Old Member and coach Kate Jones (Modern Languages, 1988) was the keynote speaker at the first ever “Finding Our Voices” event and dinner in March. The event brought together current and former Queen’s students for an evening of networking and story sharing, in celebration of 45 years of co-education at the College.

Her five “provisional conclusions” about the great questions of life and work were so insightful, funny and encouraging that we asked her to pass them on to our New Old Members especially – and everyone else who is in need of finding their voice – or feet.

Provisional conclusion No 1: The Truth About Planning

Planning is over-rated and knowing is over-glorified. The truth is that cluelessness is one of the best tickets around to a life and career of adventure, stimulation, self-discovery and fulfilment.

I was as clueless when I graduated as I was when I matriculated about what my career might look like. But that has led to three wonderful chapters in my career so far: in social work and probation, in management consulting and in running my own business.

So if you are feeling lost, stuck or clueless about what next, congratulations!  You are onto something.

Provisional conclusion No 2: Life after Finals

Everything is a breeze after Finals. Period.

Provisional conclusion No 3: Defining Success

The second hardest thing (after Finals) is figuring out how YOU define success. Not how your family, friends, university peers or community define it. Not how society defines it. But how you define it.

Or perhaps to put it differently – figuring out how you define fulfilment, or what is enough or what it means to you to live or work well.

A lot of my coaching work is with individuals who are in the process of redefining success for themselves – often in their mid- to late 30s, and realising they want something different. In my experience it has definitely been an evolving process and, I suspect, will always continue to be. Take your time. Savour the questions.

Provisional Conclusion No 4: Invest in Self-Compassion

Self-doubt, anxiety and the inner critic can be one of the most pernicious destroyers of wellbeing in life and work. And one of the greatest derailers of people forging their own path.

So one of the greatest investments of time and energy we can make is in the development of our capacity for self-compassion and self-belief. A poem I sometimes offer to my clients for additional inspiration is Our Deepest Fear by Marianne Williamson.  I love those lines:

We ask ourselves
Who am I to be brilliant, gorgeous, talented, fabulous?
Actually, who are you not to be?

Marianne Williamson, Our Deepest Fear

Conclusion No 5 (nothing provisional here): We Need More Women in Positions of Leadership

Women remain under-represented in the world and we need more of them in positions of authority, leadership and influence in order to make the world a better place. 

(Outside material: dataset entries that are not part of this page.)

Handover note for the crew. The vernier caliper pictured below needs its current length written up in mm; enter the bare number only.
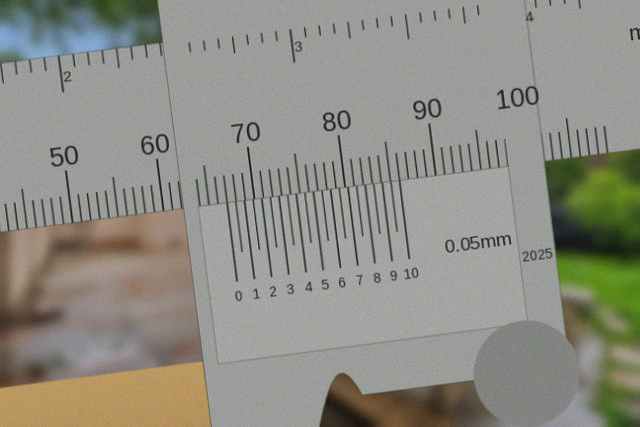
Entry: 67.0
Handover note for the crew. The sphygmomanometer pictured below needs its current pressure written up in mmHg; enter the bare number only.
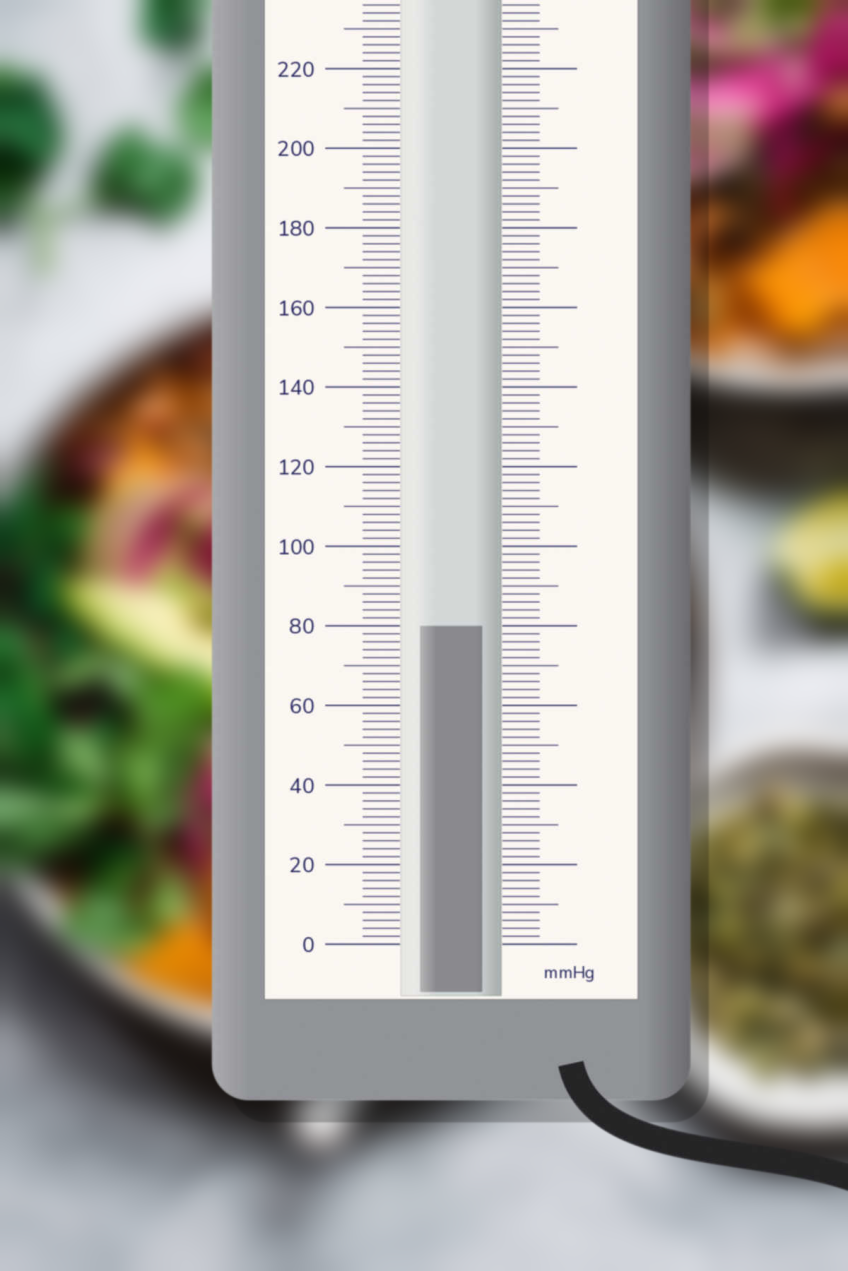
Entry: 80
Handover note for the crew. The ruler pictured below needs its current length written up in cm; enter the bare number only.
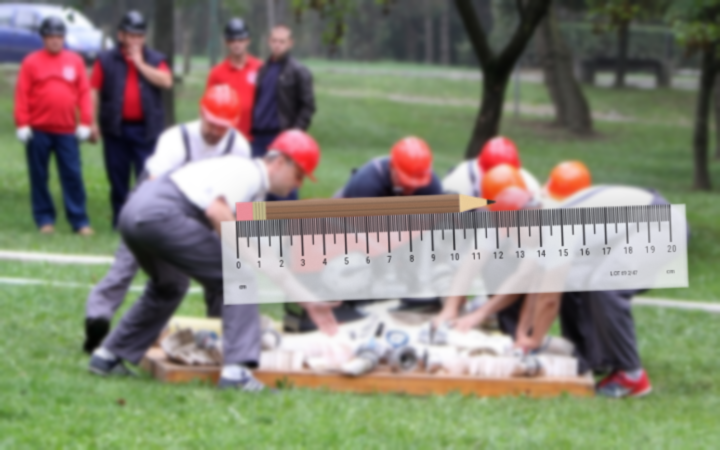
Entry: 12
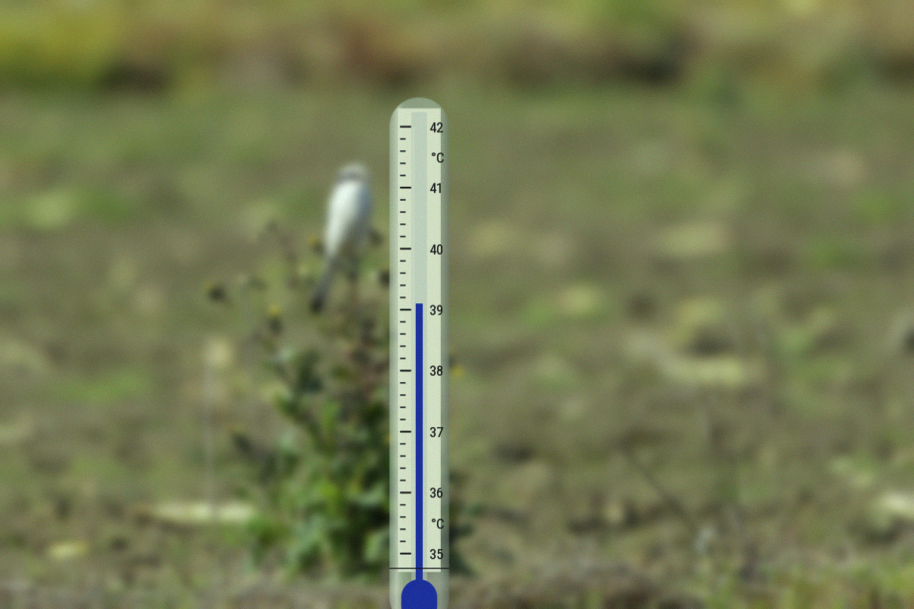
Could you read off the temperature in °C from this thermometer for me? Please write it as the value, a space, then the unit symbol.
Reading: 39.1 °C
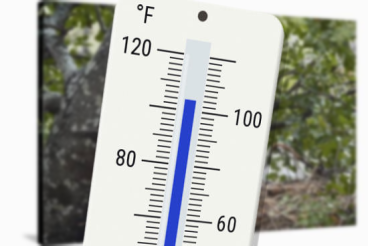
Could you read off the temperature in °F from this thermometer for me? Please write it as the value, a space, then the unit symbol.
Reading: 104 °F
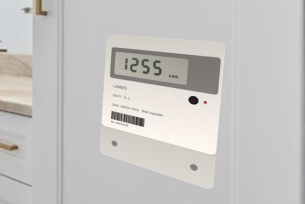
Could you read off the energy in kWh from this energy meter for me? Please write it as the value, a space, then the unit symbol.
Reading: 1255 kWh
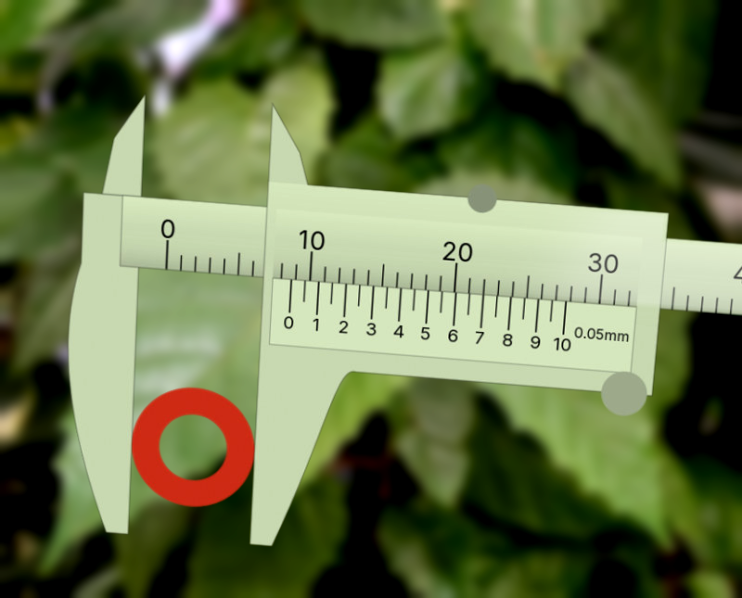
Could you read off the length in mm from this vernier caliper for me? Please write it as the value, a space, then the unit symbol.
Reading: 8.7 mm
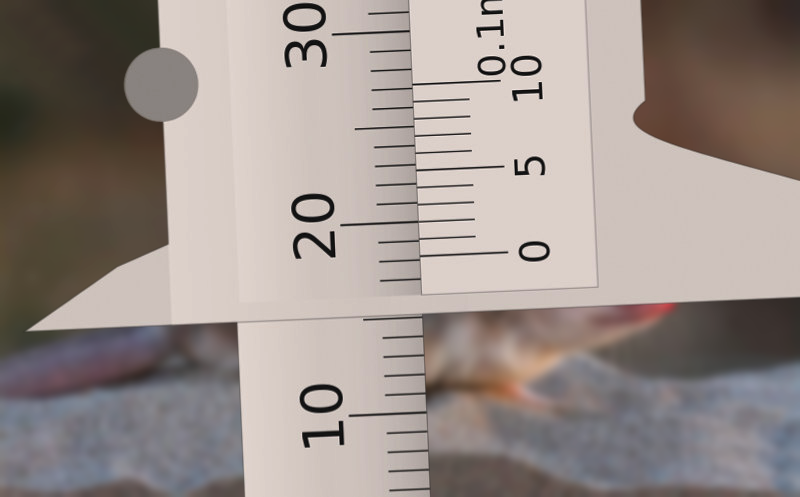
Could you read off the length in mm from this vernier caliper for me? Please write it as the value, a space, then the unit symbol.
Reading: 18.2 mm
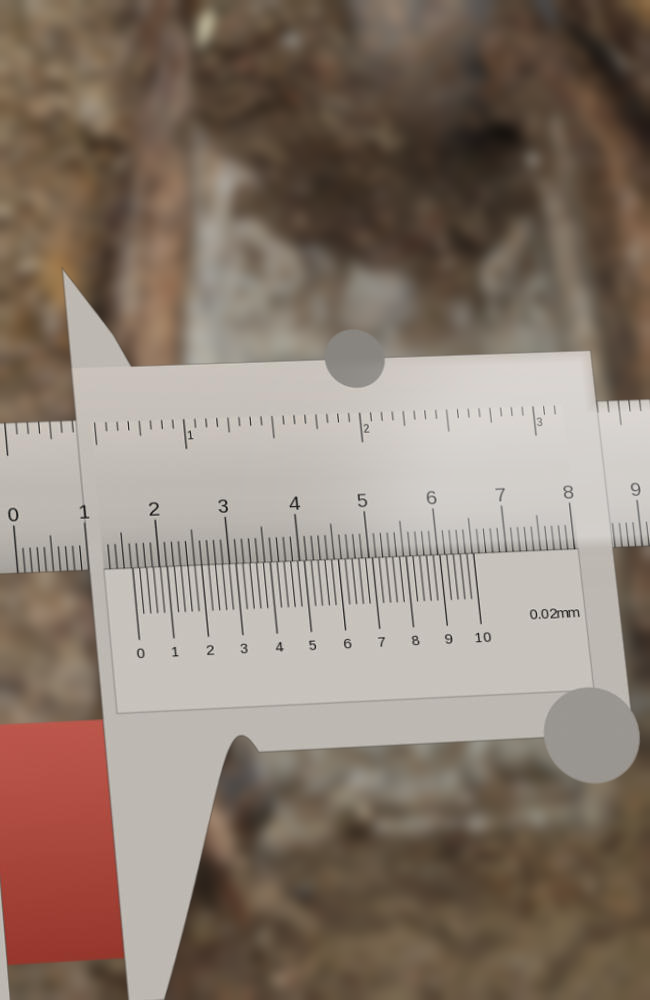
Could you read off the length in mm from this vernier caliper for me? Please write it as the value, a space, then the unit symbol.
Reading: 16.2 mm
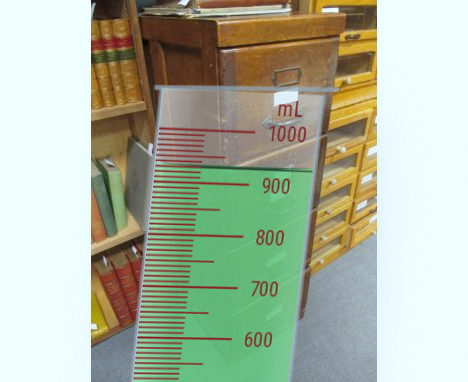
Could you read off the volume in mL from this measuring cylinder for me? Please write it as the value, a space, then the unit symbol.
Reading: 930 mL
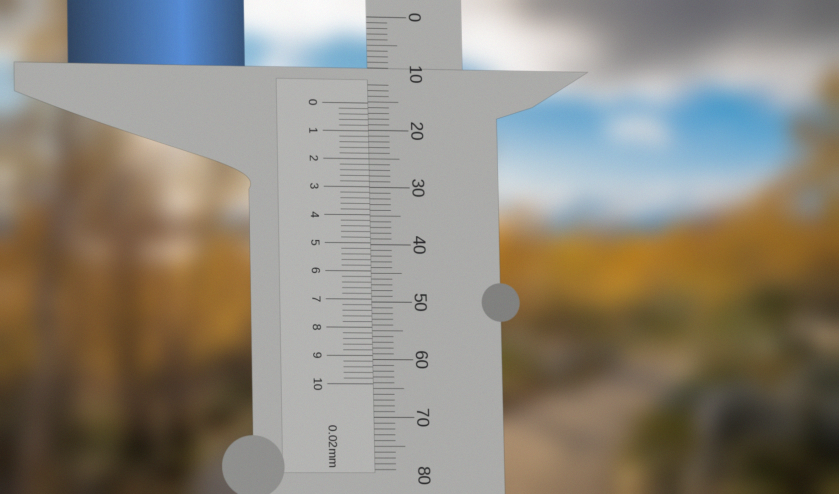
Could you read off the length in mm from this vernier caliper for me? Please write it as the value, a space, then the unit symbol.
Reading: 15.2 mm
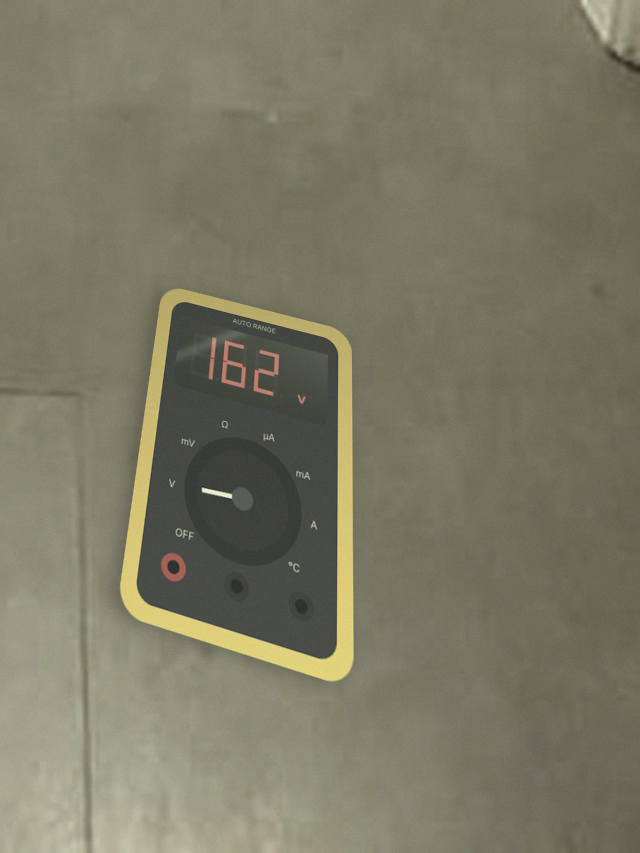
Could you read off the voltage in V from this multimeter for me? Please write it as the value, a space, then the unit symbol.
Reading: 162 V
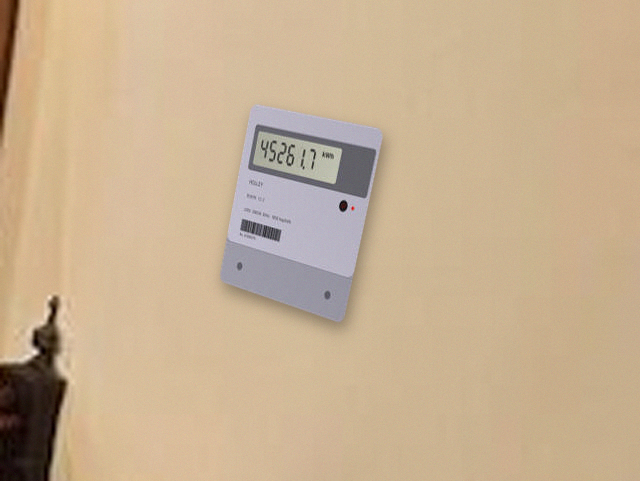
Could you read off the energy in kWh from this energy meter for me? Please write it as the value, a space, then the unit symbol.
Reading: 45261.7 kWh
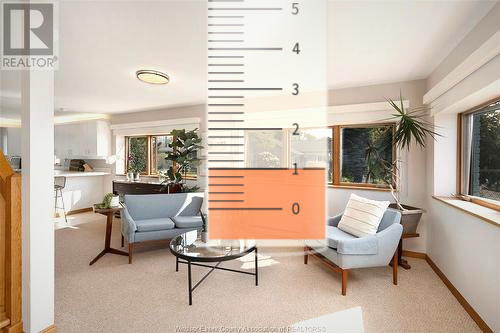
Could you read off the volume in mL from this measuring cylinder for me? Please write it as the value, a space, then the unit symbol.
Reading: 1 mL
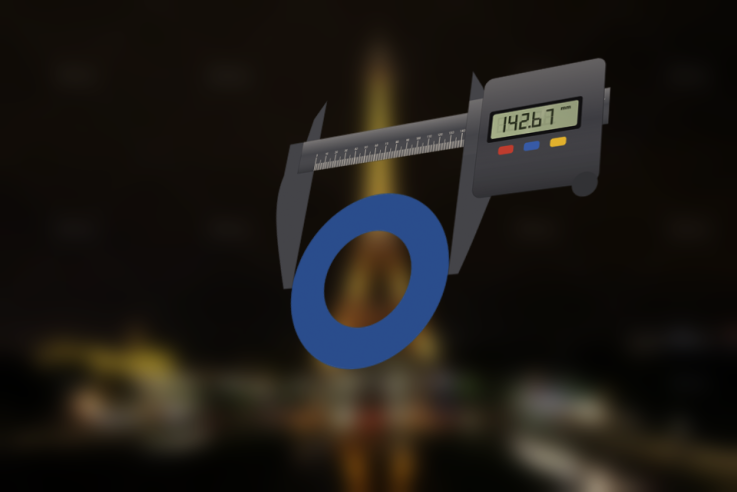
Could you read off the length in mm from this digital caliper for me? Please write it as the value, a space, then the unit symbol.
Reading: 142.67 mm
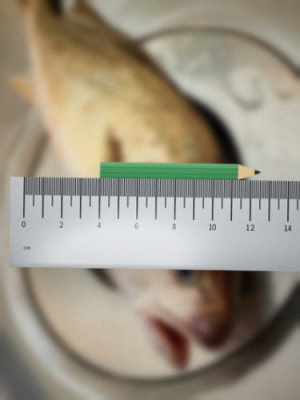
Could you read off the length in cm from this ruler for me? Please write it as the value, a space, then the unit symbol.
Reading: 8.5 cm
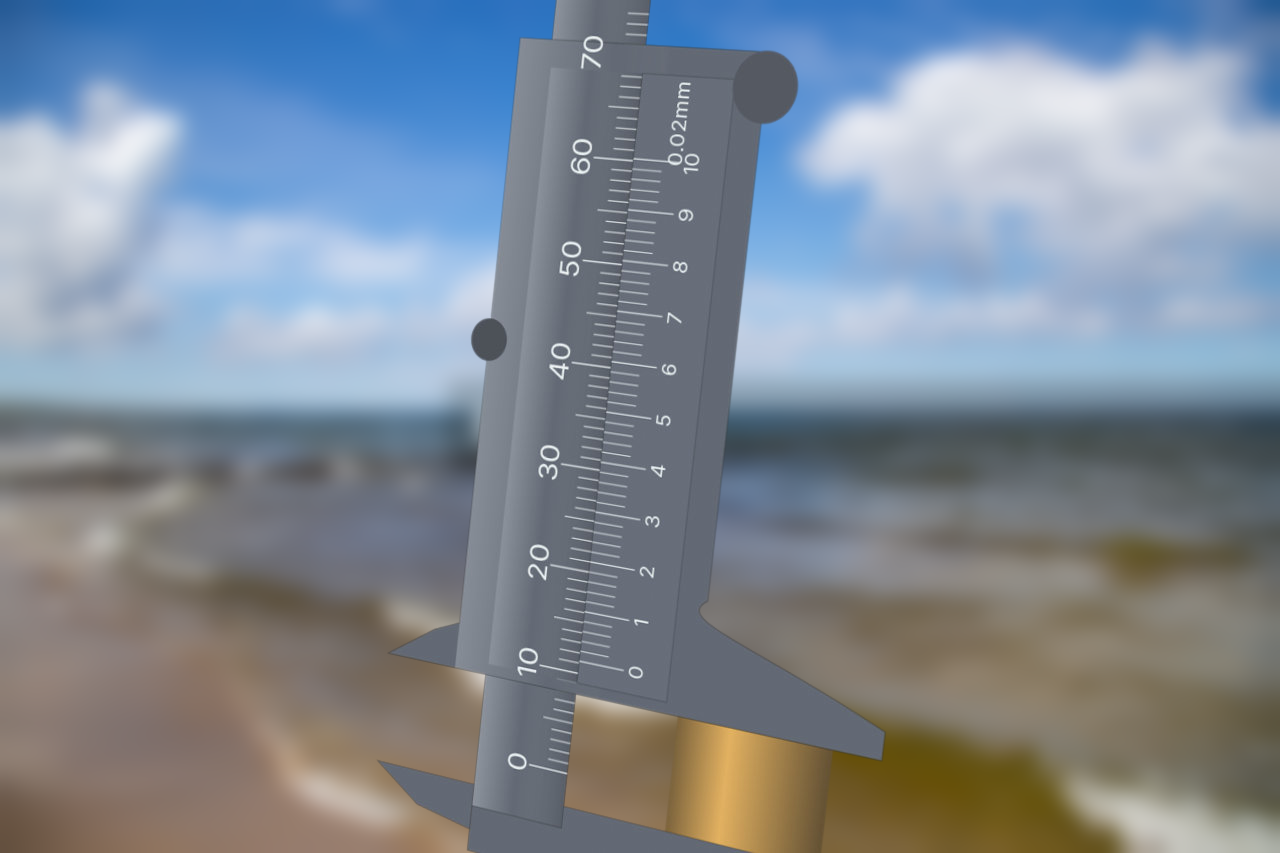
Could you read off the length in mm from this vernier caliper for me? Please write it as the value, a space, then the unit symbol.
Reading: 11.2 mm
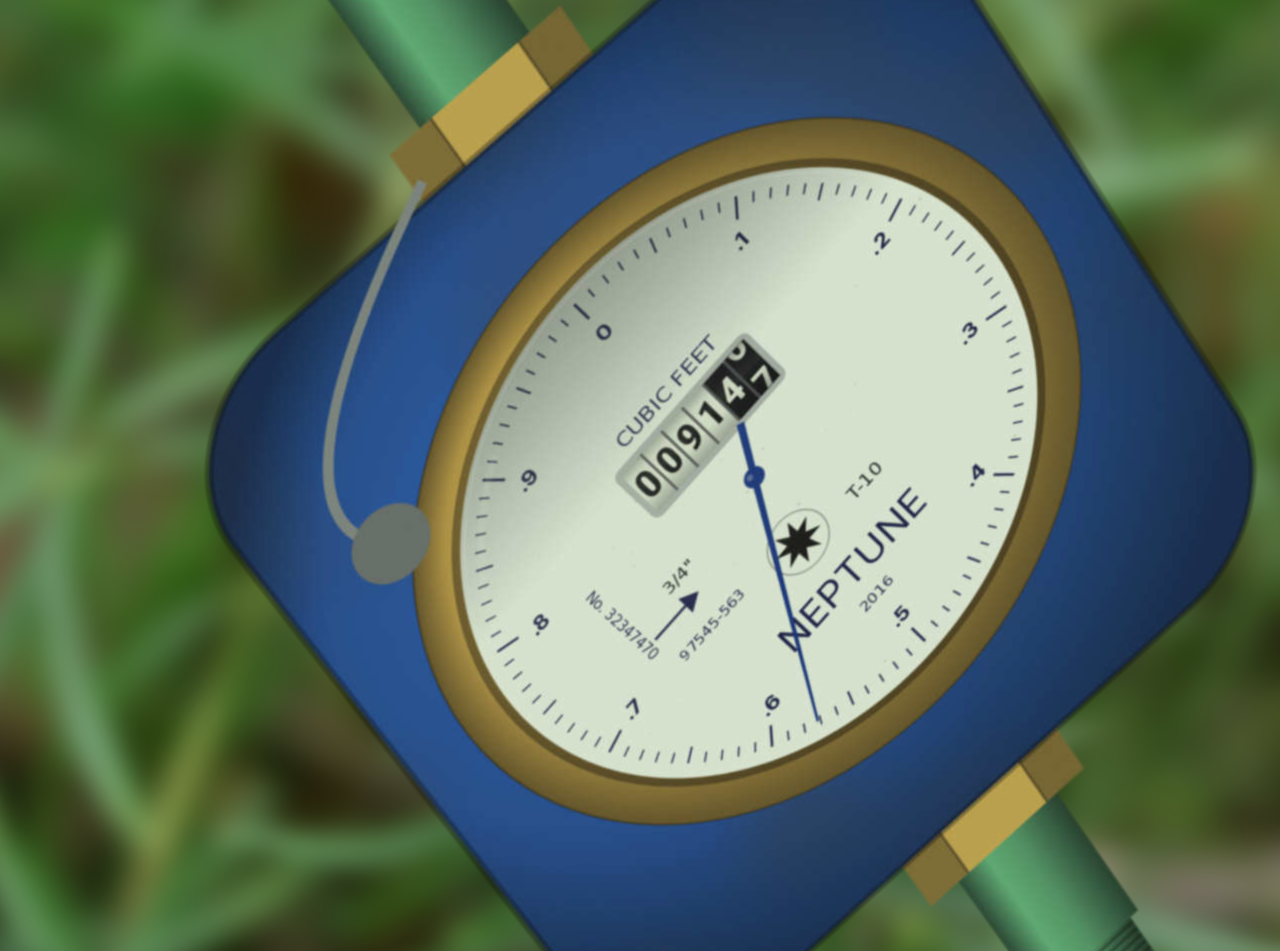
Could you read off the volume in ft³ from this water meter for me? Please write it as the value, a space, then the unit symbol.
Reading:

Did you know that just 5% of FTSE250 CEOs are women?
Or that just 13% of global world leaders are women?
Or that it was only in 2023 that the Royal Academy featured its first exhibition by a solo female artist?
Or that there are more statues of animals in London than there are of women??!

On that note, here’s to 450 more years of women at Queen’s!

Kate’s career has had three chapters to it so far. Chapter 1 was in social work and probation, as a front-line practitioner and consultant in London and Romania. Chapter 2 was in management consulting focussing on deliveirng leadership development and culture change programmes to the public sector at PA Consulting Group. And Chapter 3 has been running her own coaching and consulting business, Neon, where she specialises in building Deeply Human leadership capability in purpose-led organisations. She works with a wide range of clients ranging from Jesuit priests to submarine builders, tech entrepreneurs, humanitarians, lawyers, bankers and more. She also provides fulfilment coaching to dissatisfied professionals seeking big changes in life and work. The golden thread linking it all is a fascination with people and systems and what enables them to change, and a desire to make a difference.